Making Sense of the Results
As I’ve discussed on the podcast with Dr. Benoît Arsenault, Lp(a) is the single most important genetically-inherited trait driving ASCVD risk, so the question remains: why isn’t the Lp(a) increase clinically significant?
Total LDL particle concentration (LDL-P) is the sum of real LDLs + Lp(a). Likewise, LDL-C represents the cholesterol within all of the circulating LDLs (real LDLs + Lp(a) particles). Particle for particle, Lp(a) particles are more atherogenic than real LDLs. However, over 90% of all LDL particles in circulation are of the latter, apo(a)-negative group, and in the majority of people, Lp(a) particle number is quite small and thus does not contribute to total LDL-P or total LDL-C. Even among the 20% of people who have inherited the ability to produce high enough numbers of Lp(a) particles that it contributes significantly to their ASCVD risk, Lp(a) is still a minority LDL particle. Whether elevated or not, Lp(a)-P levels never approach those of real LDLs.

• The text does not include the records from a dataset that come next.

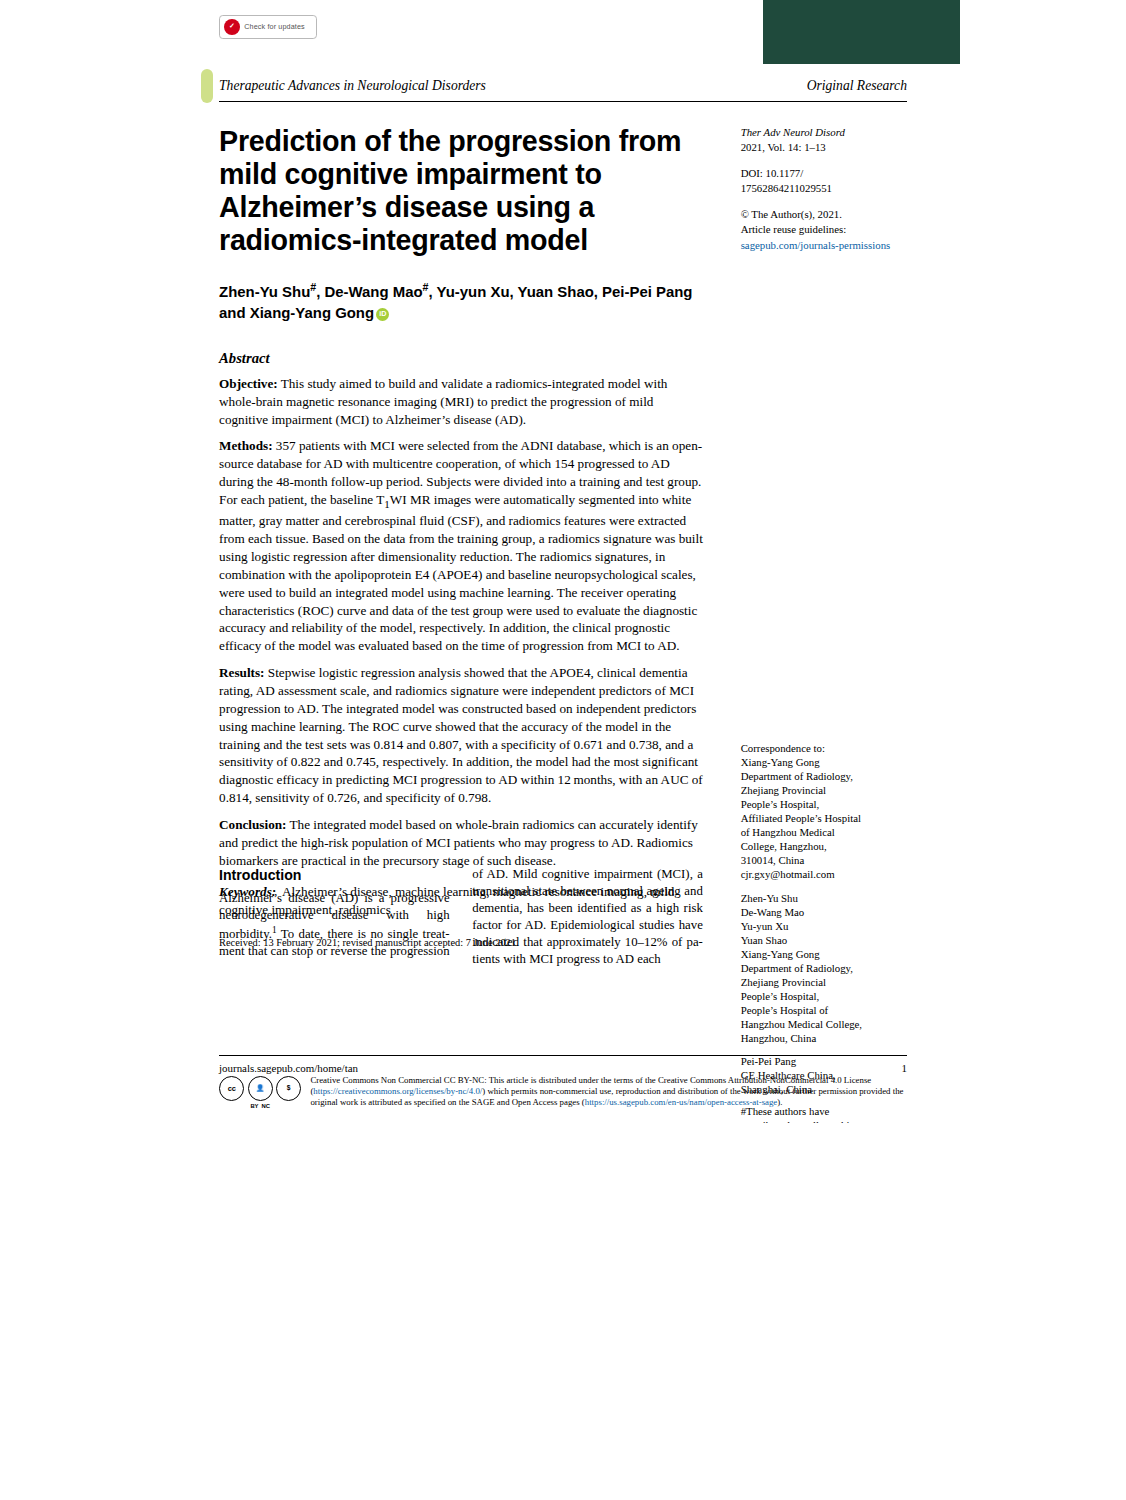✓
Check for updates
Therapeutic Advances in Neurological Disorders
Original Research
Prediction of the progression from mild cognitive impairment to Alzheimer’s disease using a radiomics-integrated model
Zhen-Yu Shu#, De-Wang Mao#, Yu-yun Xu, Yuan Shao, Pei-Pei Pang
and Xiang-Yang GongiD
Abstract
Objective: This study aimed to build and validate a radiomics-integrated model with whole-brain magnetic resonance imaging (MRI) to predict the progression of mild cognitive impairment (MCI) to Alzheimer’s disease (AD).
Methods: 357 patients with MCI were selected from the ADNI database, which is an open-source database for AD with multicentre cooperation, of which 154 progressed to AD during the 48-month follow-up period. Subjects were divided into a training and test group. For each patient, the baseline T1WI MR images were automatically segmented into white matter, gray matter and cerebrospinal fluid (CSF), and radiomics features were extracted from each tissue. Based on the data from the training group, a radiomics signature was built using logistic regression after dimensionality reduction. The radiomics signatures, in combination with the apolipoprotein E4 (APOE4) and baseline neuropsychological scales, were used to build an integrated model using machine learning. The receiver operating characteristics (ROC) curve and data of the test group were used to evaluate the diagnostic accuracy and reliability of the model, respectively. In addition, the clinical prognostic efficacy of the model was evaluated based on the time of progression from MCI to AD.
Results: Stepwise logistic regression analysis showed that the APOE4, clinical dementia rating, AD assessment scale, and radiomics signature were independent predictors of MCI progression to AD. The integrated model was constructed based on independent predictors using machine learning. The ROC curve showed that the accuracy of the model in the training and the test sets was 0.814 and 0.807, with a specificity of 0.671 and 0.738, and a sensitivity of 0.822 and 0.745, respectively. In addition, the model had the most significant diagnostic efficacy in predicting MCI progression to AD within 12 months, with an AUC of 0.814, sensitivity of 0.726, and specificity of 0.798.
Conclusion: The integrated model based on whole-brain radiomics can accurately identify and predict the high-risk population of MCI patients who may progress to AD. Radiomics biomarkers are practical in the precursory stage of such disease.
Keywords: Alzheimer’s disease, machine learning, magnetic resonance imaging, mild cognitive impairment, radiomics
Received: 13 February 2021; revised manuscript accepted: 7 June 2021.
Introduction
Alzheimer’s disease (AD) is a progressive neurodegenerative disease with high morbidity.1 To date, there is no single treatment that can stop or reverse the progression of AD. Mild cognitive impairment (MCI), a transitional state between normal ageing and dementia, has been identified as a high risk factor for AD. Epidemiological studies have indicated that approximately 10–12% of patients with MCI progress to AD each
Ther Adv Neurol Disord
2021, Vol. 14: 1–13
DOI: 10.1177/
17562864211029551
© The Author(s), 2021.
Article reuse guidelines:
sagepub.com/journals-permissions
Correspondence to:
Xiang-Yang Gong
Department of Radiology,
Zhejiang Provincial
People’s Hospital,
Affiliated People’s Hospital
of Hangzhou Medical
College, Hangzhou,
310014, China
cjr.gxy@hotmail.com
Zhen-Yu Shu
De-Wang Mao
Yu-yun Xu
Yuan Shao
Xiang-Yang Gong
Department of Radiology,
Zhejiang Provincial
People’s Hospital,
People’s Hospital of
Hangzhou Medical College,
Hangzhou, China
Pei-Pei Pang
GE Healthcare China,
Shanghai, China
#These authors have
contributed equally to this
work.
journals.sagepub.com/home/tan
1
cc
👤
$
BY NC
Creative Commons Non Commercial CC BY-NC: This article is distributed under the terms of the Creative Commons Attribution-NonCommercial 4.0 License (https://creativecommons.org/licenses/by-nc/4.0/) which permits non-commercial use, reproduction and distribution of the work without further permission provided the original work is attributed as specified on the SAGE and Open Access pages (https://us.sagepub.com/en-us/nam/open-access-at-sage).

Statins are only effective at clearing real LDL and not Lp(a) (again, due to apo(a) interfering with particle binding to the LDLR), but Lp(a) accounts for only a small percentage of total LDL. So despite the fact that these medications do not reduce concentrations of Lp(a) – and may even increase it by 5-20% – they are so effective at clearing real LDLs from circulation that total LDL-P or apoB is significantly reduced despite any Lp(a)-P increase. In other words, the effect of statins on real LDLs – which constitute the overwhelming majority of apoB particles – is so profound that it dominates the net impact of these drugs on ASCVD risk.
The Bottom Line
All current Lp(a) guidelines, fully cognizant of statins’ potential ability to increase Lp(a), suggest that a mainstay of reducing Lp(a)-related ASCVD risk is to consider statin therapy. So although trials have long established that statins can increase Lp(a) concentrations, the Minatoguchi et al. study lends support to the idea that such increases are not of clinical importance. Any change in risk associated with an increase in Lp(a) is overwhelmed by the magnitude of the effect of statins on real LDLs; and therefore, no one should cease statin therapy due to any increase in Lp(a).